**PASSAGE PROVIDED**

DEBUG - Created nginx temporary directory /opt/tmp/pull/instance1
DEBUG - Created nginx configuration directory /opt/etc/pull/instance1
DEBUG - Created nginx log directory /opt/log/pull/instance1
DEBUG - creating nginx configfile for instance 1 in /opt/etc/pull/instance1
=== 13991 === !!! Kernel has 1 child process(es).
=== 13991 === !!! At least one child process is still running when 
POE::Kernel->run() is ready to return.
=== 13991 === !!! Be sure to use sig_child() to reap child processes.
=== 13991 === !!! In extreme cases, failure to reap child processes has
=== 13991 === !!! resulted in a slow 'fork bomb' that has halted systems.
Could not open file: No such file or directory

 I've added a DIE handler in the main session to try to handle this:

 $sig_session = POE::Session->create(
inline_states => {
_start => sub {
$_[HEAP]{RELOADED} = 0;
$_[KERNEL]->sig(TERM => '_sigterm');
$_[KERNEL]->sig(INT => '_sigterm');
$_[KERNEL]->sig(DIE => '_sigterm');
$_[KERNEL]->sig(nginx_reload => '_sig_nginx_reload');
$_[KERNEL]->alias_set('sighandler');
},
_sigdie => sub {
print "Handling exception, calling stop";
POE::Kernel->call($sig_session, '_stop');
},
_stop => sub {
# Reap any existing pid (# 1825119)
print "Handling stop";
POE::Kernel->sig_child();
use POSIX ":sys_wait_h";
1 while waitpid(WNOHANG, -1) > 0;

# Clear signal handlers...
$_[KERNEL]->sig('TERM');

But, as said above, it's not working. Checking POE's code, I can see the 
message lines are generated in Resources/Signals.pm, under _data_sig_finalize() 
method (where POE is already doing the same you recommended me, waiting for the 
pid).

But _data_sig_finalize() method is called in Kernel.pm just after unregistered 
all the signals (Kernel.pm => _finalize_kernel):

 my $self = shift;

  # Disable signal watching since there's now no place for them to go.
  foreach ($self->_data_sig_get_safe_signals()) {
$self->loop_ignore_signal($_);
  }

  # Remove the kernel session's signal watcher.
  $self->_data_sig_remove($self->ID, "IDLE");

  # The main loop is done, no matter which event library ran it.
  # sig before loop so that it clears the signal_pipe file handler
  $self->_data_sig_finalize();
  $self->loop_finalize();

 Once here, none of my signal handlers in the main session instance would work, 
as the signals have been unregistered. On an exception (die) while 
POE::Kernel->run(), how could I handle it then??

 Thanks a lot
 Alberto




 Activado lun, 24 mar 2014 13:45:45 +0100 Rocco Caputo  escribió  

>Hi, Alberto. 
> 
>At program end time, POE runs a quick waitpid() check for child processes that 
>may have leaked. This check was added after a bug report where POE locked up a 
>server after several days of running. It turned out to be the reporter's 
>application, but it was hard to debug. 
> 
>Your program seems to have created two processes that it didn't reap: PIDs 
>5373 and 5374. The ideal solution is to reap those processes before exiting.

**REQUIRED ACTION 1**
Answer these from the POE thread:
(a) In which file and method does the poster say the warning message lines are generated?
(b) Which two PIDs does the reply say the program created and didn't reap?
(c) What is the path of the nginx log directory that the debug output reports creating?
**REQUIRED ACTION 2**
Carry on the POE thread, starting right after its final sentence.

**DATA UNDER STUDY**
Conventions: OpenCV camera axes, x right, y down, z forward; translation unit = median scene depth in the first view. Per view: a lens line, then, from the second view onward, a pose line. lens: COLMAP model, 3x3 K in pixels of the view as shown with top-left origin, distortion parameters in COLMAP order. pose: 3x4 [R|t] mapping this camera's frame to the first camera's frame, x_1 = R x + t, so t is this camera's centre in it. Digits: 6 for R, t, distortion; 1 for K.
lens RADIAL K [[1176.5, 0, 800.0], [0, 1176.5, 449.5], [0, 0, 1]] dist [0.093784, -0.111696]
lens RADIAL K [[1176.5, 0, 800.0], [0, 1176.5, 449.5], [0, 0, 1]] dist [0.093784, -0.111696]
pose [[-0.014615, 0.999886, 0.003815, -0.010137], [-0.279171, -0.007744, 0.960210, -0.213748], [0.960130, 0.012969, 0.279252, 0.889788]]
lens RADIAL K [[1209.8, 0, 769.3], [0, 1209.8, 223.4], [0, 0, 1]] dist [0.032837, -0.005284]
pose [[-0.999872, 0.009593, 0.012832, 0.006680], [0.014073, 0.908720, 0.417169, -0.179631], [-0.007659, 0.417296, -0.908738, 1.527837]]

==

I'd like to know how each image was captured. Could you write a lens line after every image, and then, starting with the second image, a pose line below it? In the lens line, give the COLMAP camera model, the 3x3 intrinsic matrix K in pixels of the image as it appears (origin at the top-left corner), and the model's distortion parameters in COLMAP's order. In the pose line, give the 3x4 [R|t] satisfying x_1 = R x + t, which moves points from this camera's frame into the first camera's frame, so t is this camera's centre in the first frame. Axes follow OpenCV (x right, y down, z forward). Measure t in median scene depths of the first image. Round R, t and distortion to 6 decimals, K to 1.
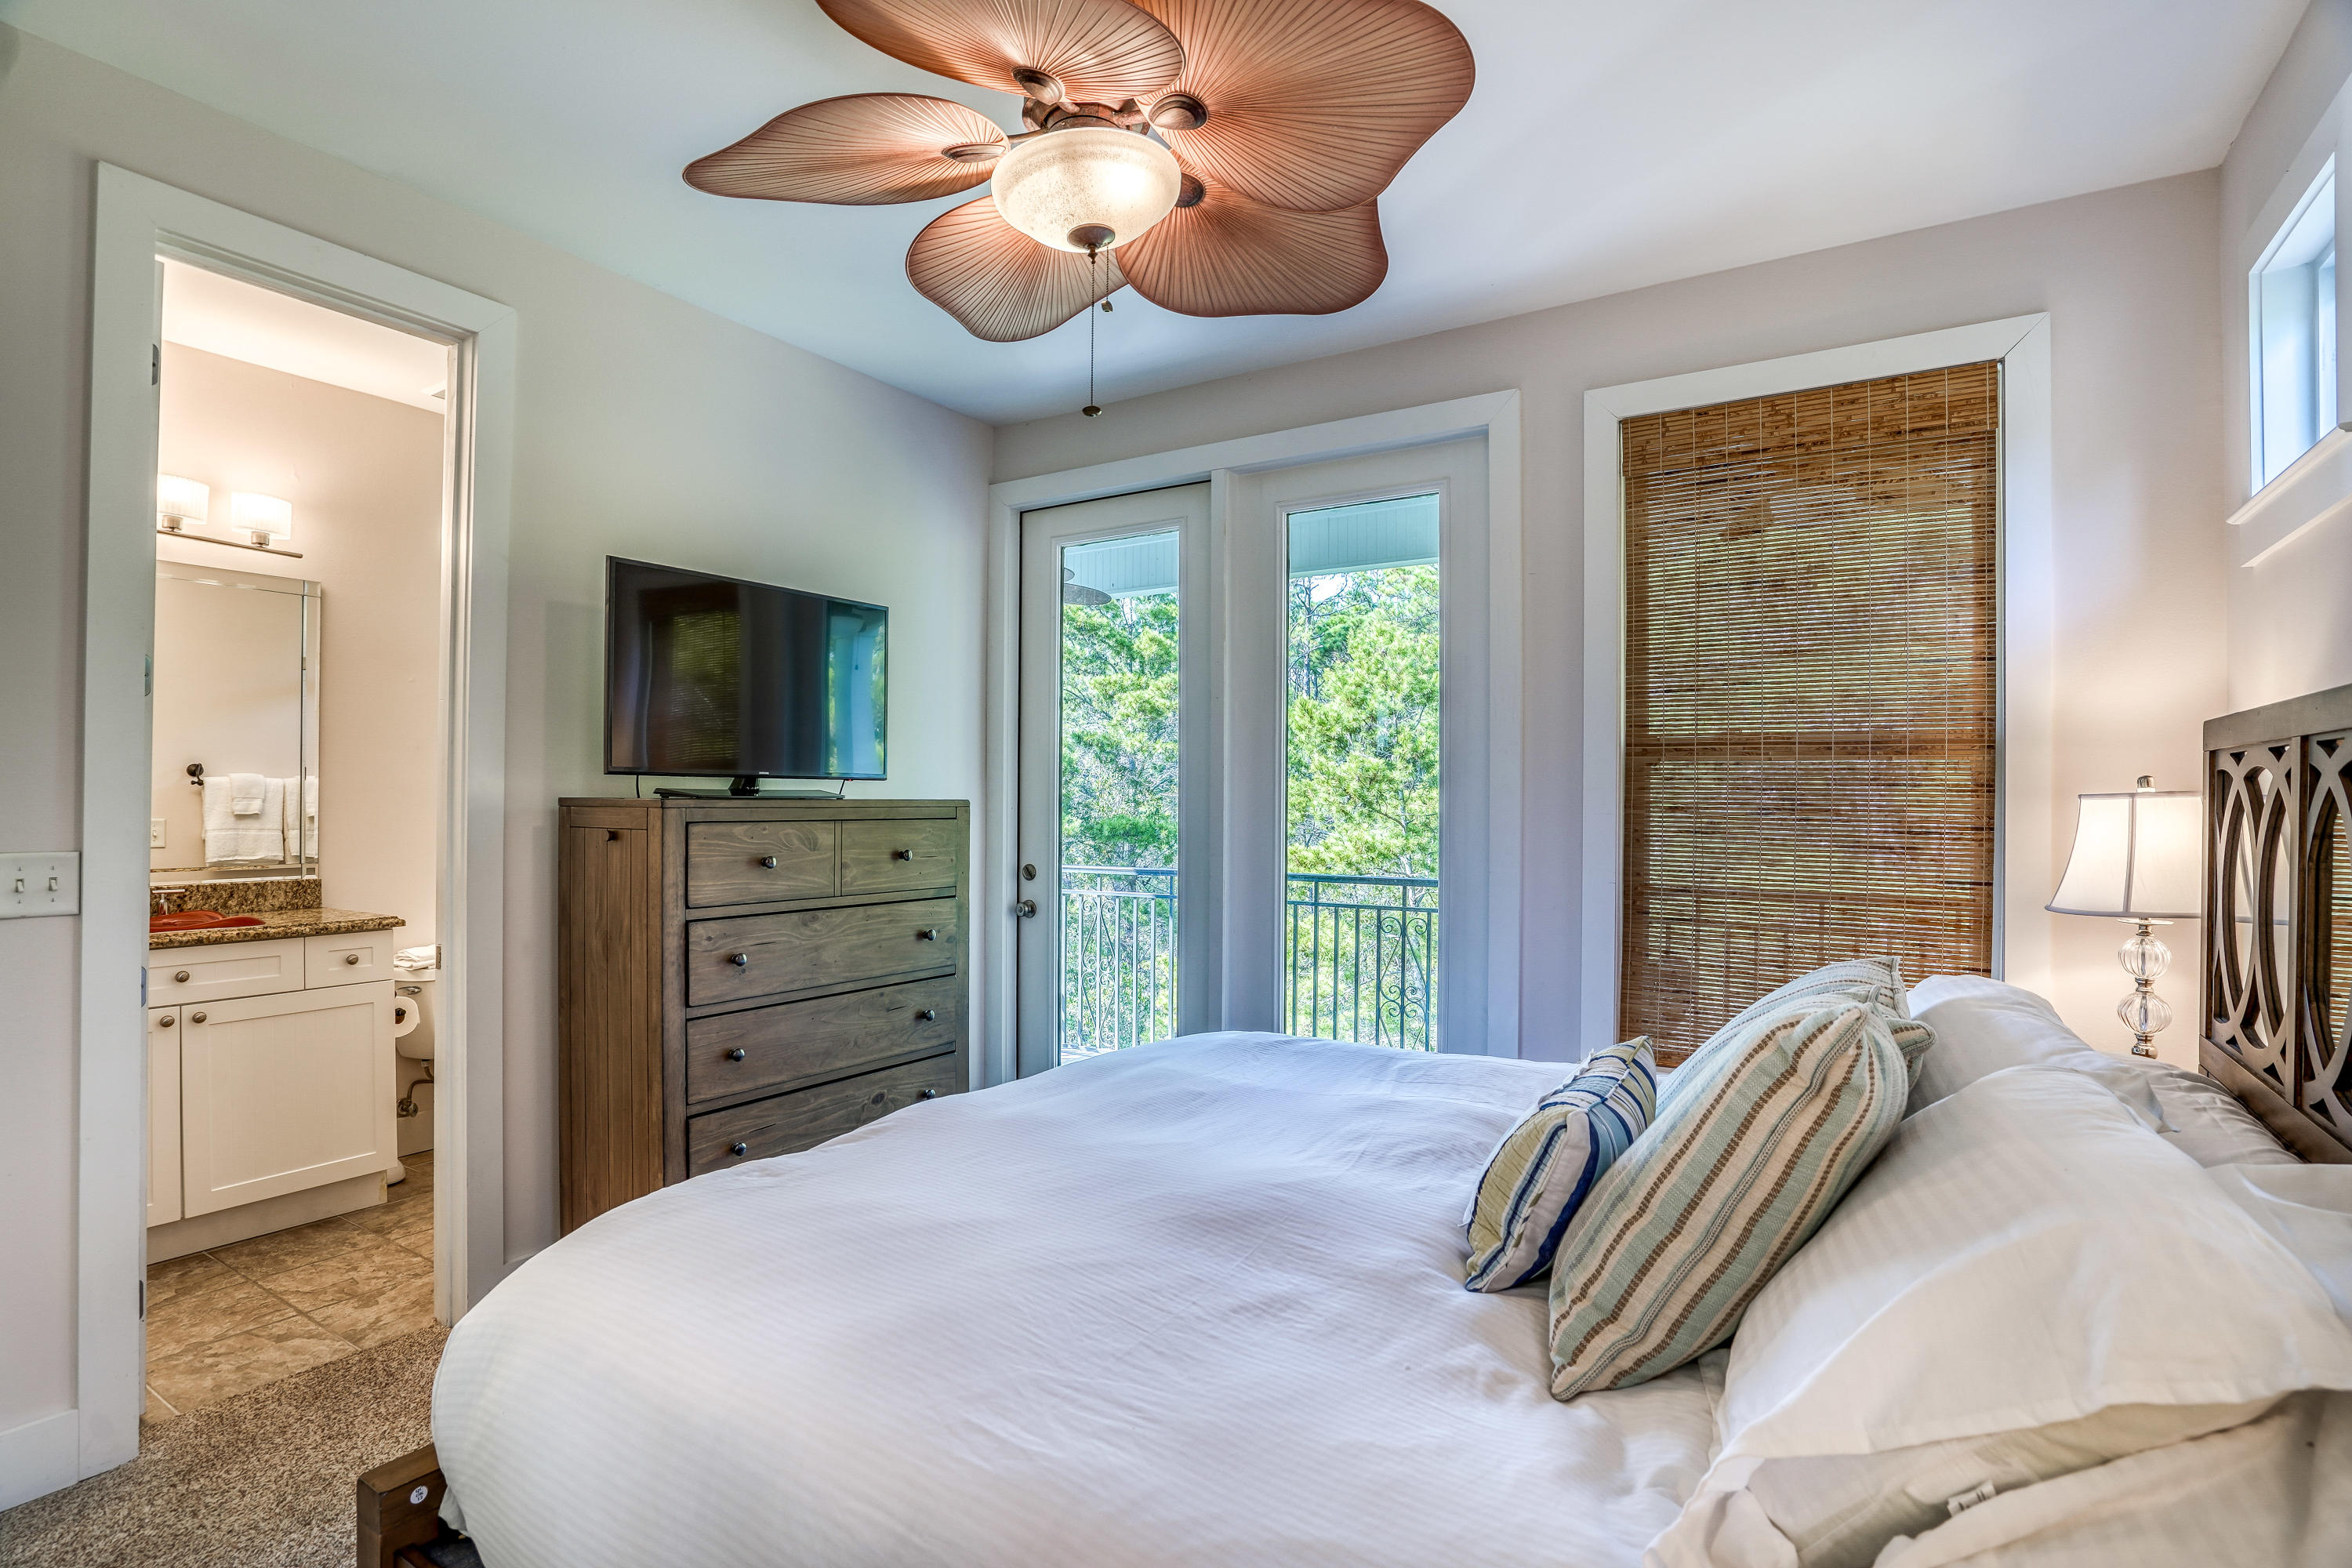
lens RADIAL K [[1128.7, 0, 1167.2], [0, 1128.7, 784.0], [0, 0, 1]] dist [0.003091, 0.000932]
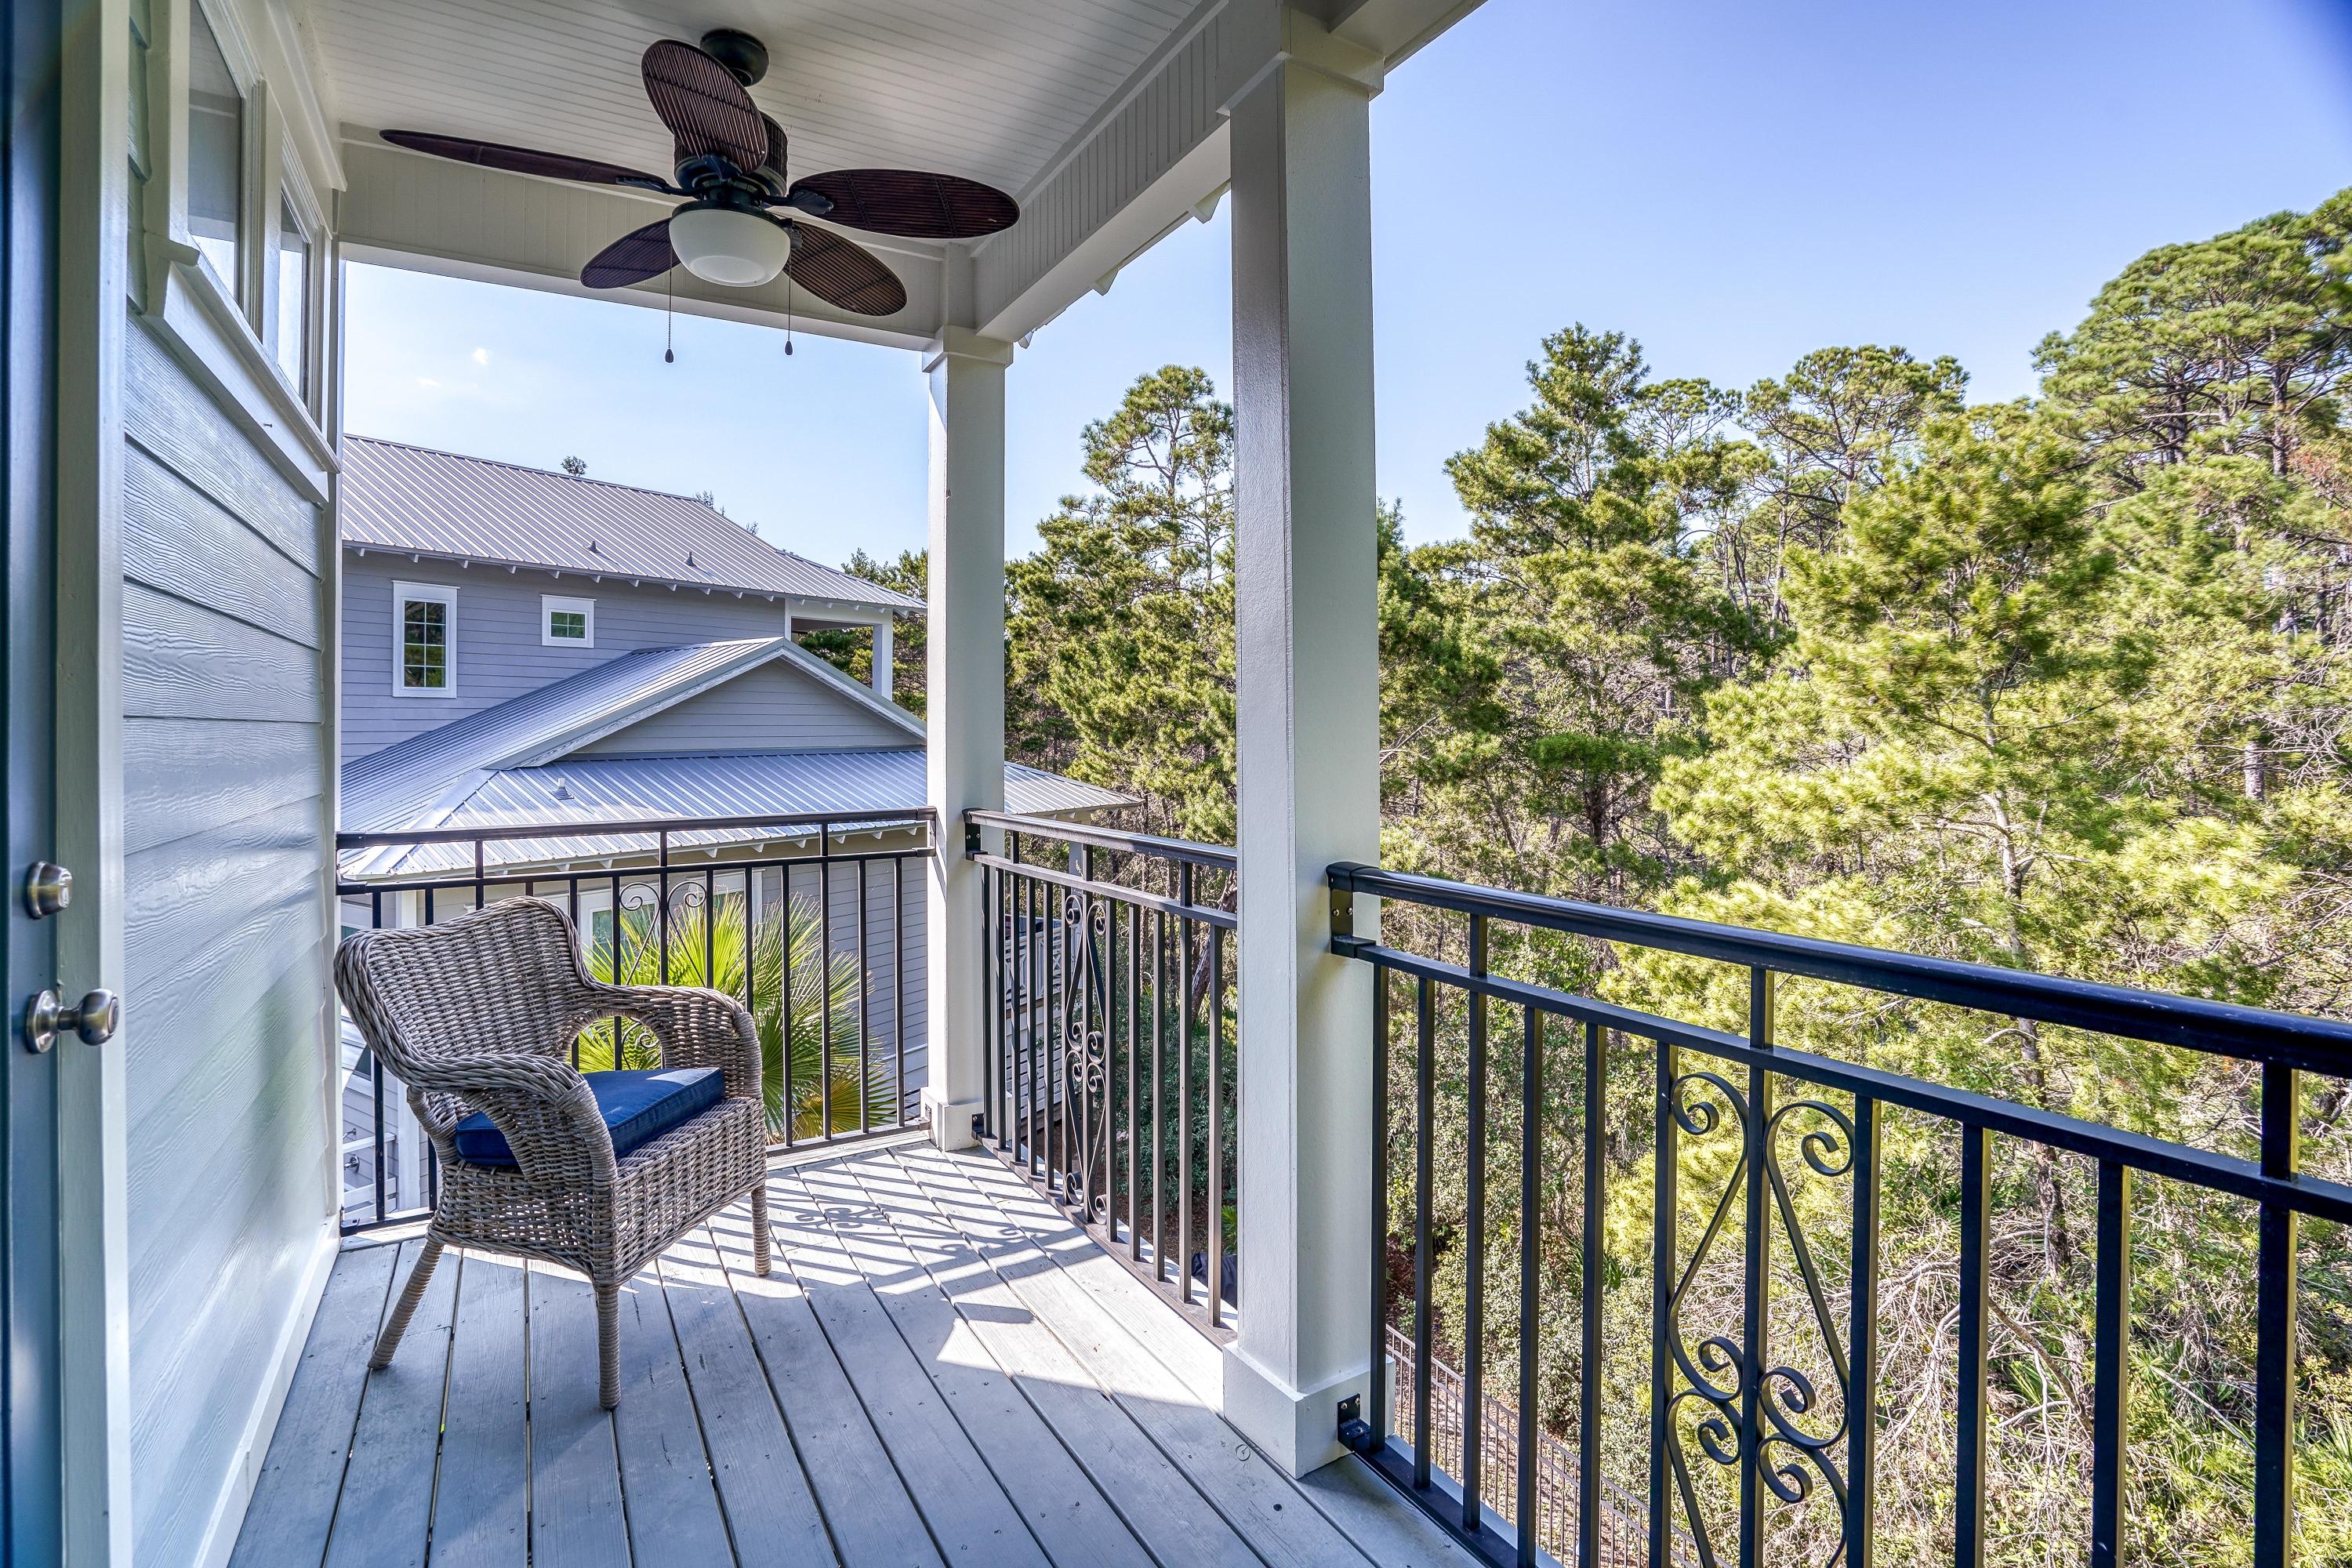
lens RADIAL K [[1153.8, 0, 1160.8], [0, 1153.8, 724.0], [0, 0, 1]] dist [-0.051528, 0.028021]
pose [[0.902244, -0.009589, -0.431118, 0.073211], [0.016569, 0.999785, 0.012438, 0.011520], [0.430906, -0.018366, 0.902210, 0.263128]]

**FINAL ANSWER 1**
(a) Resources/Signals.pm, in the _data_sig_finalize() method
(b) 5373 and 5374
(c) /opt/log/pull/instance1

**FINAL ANSWER 2**
>Your program can do this using POE::Kernel's sig_child() method. 
> 
>In some cases, a third-party library will create processes and not properly 
>clean them up. It can be impossible to solve this case without modifying other 
>people's code. 
> 
>If you just want to ignore the problem, this might do the trick. Put these 
>lines in your last _stop handler. They should reap the processes you've leaked 
>before POE's check: 
> 
>use POSIX ":sys_wait_h"; 
>1 while waitpid(WNOHANG, -1) > 0; 
> 
>It's a bit of a pain, but I think it's better to explicitly ignore the problem 
>than for it to go unnoticed by default. 
> 
>Please let me know whether that resolves your problem. It may not. For 
>example, the processes may still be open until an object is destroyed at 
>global destruction time. 
> 
>-- 
>Rocco Caputo  
> 
>On Mar 24, 2014, at 05:46, albertocurro  wrote: 
> 
>> Guys, 
>> 
>> We have a product developed using POE as a base framework, with some other 
>> tool libraries as log4perl; basically is a forward proxy, composed of 
>> several modules, each one of them comprising a POE::Session; all of them 
>> share an internal queue of tasks to be performed. Each module performs 
>> several tasks on initialization, and if anything goes wrong

Re: Slow fork bomb message in latest version of POE

2014-03-24 Thread Rocco Caputo
You are not using sig_child() as intended.  When used as intended, sig_child() 
will prevent shutdown until the child process has exited and has been reaped.  
The timing issues you're worried about should not exist.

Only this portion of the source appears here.